Max Maltzman (May 12, 1899 – August 15, 1971) was an American architect noted during the Art Deco era and one of the first Jewish architects to break into the mainstream. The design and looks of his buildings were widely emulated by his peers and successors in Los Angeles.

== Life ==
Max Maltzman was born in 1899 in Mykolaiv, Novorossiya, Russian Empire, now in Ukraine. His parents were Esther Maltzman and Abraham Maltzman, a carpenter. He had six siblings. The Maltzman family immigrated to Montreal, Quebec, Canada in 1909, but Max Maltzman moved to Chelsea, Massachusetts, U.S. in 1910. Following military service in World War I, Maltzman returned to Boston, where he began studying architecture. He married Russian native Sadye Seltzer (1906-1966) in 1921. Sadya was fifteen years old at the time of their marriage, while Max was 21 or 22. They had three children: Elliott (born 1923), Muriel (born 1924) and Donald (born 1938). Max Maltzman became an American citizen in 1923. Maltzman and his wife moved to Los Angeles in the 1920s.

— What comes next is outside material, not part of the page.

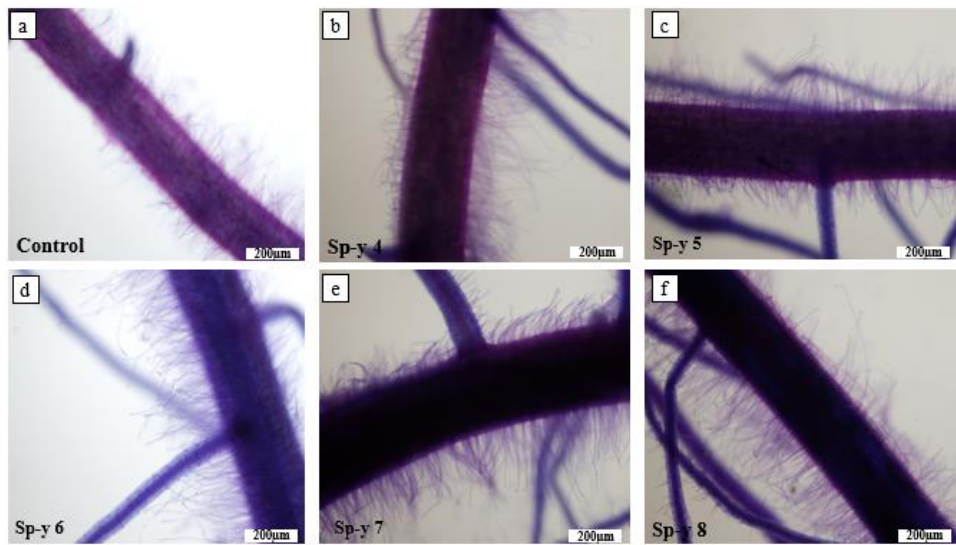
Figure 4. Effects of S. yanoikuyae SJTF8 at different CFU/mL concentrations on development of root hairs of 10-day-old rice seedlings. We stained the rootlets of the seedlings to make the root hairs visible. ( a ) Root hairs of 10-day-old seedlings under control. ( b ) Treatment effect showing visible increase in the root hair of seedlings treated with SP-y 4; ( c ) Treatment effect showing an increase in the density of root hair seedlings treated with SP-y 5; ( d ) Treatment effect showing a notable increase in the root hair length of seedlings treated with SP-y 6; ( e ) Visual observation of the root hair of rice seedlings treated with SP-y 7; ( f ) The root hair of rice seedlings treated with SP-y 8.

He established an office at 169 North La Brea Avenue, and later at 704 South Spring Street.

Maltzman was known to be an avid Boston sports fan and frequently attended games at Fenway Park, cheering on the dominant Boston Red Sox through their championship seasons in 1912, 1915, 1916 and 1918. Even after moving across the country he remained committed to Major League Baseball as a Red Sox fan, and eventually began following other American sports, becoming a fan of the Boston Celtics in the 1940s and the Boston Patriots in 1960s. Maltzman passed this fandom on to his children as well, and as Elliott, Muriel and Donald grew up and had families of their own, they would all gather each Sunday to watch the Patriots play football. These traditions have persisted even after his death, as his grandchildren and great grandchildren carry on his memory through their support of Boston sports.

Maltzman died in August 1971 in Los Angeles, at the age of 72.

== Work ==
Several of Maltzman's buildings have become significant monuments, for example, The Ravenswood in Hollywood, which the City of Los Angeles declared in 2003 to be a Historic Cultural Monument, and the Charmont Apartments, which the federal government has placed on the National Register of Historic Places. In 1929 Matzlman designed and built The Northmere at 1840 N Berendo Street in Los Feliz. The 18-unit apartment radiates a hybrid of Italian Revival meets Spanish Colonial Revival architecture and has been featured in numerous films, television programs, and commercials.

Maltzman operated during the era of Old Hollywood glamor, and several stars from that era, including Mae West, Clark Gable and Ava Gardner sought to live in his buildings.

In 1952, Maltzman was hired by Chicago organized crime figures to be the supervising architect for the Sahara Casino in Las Vegas.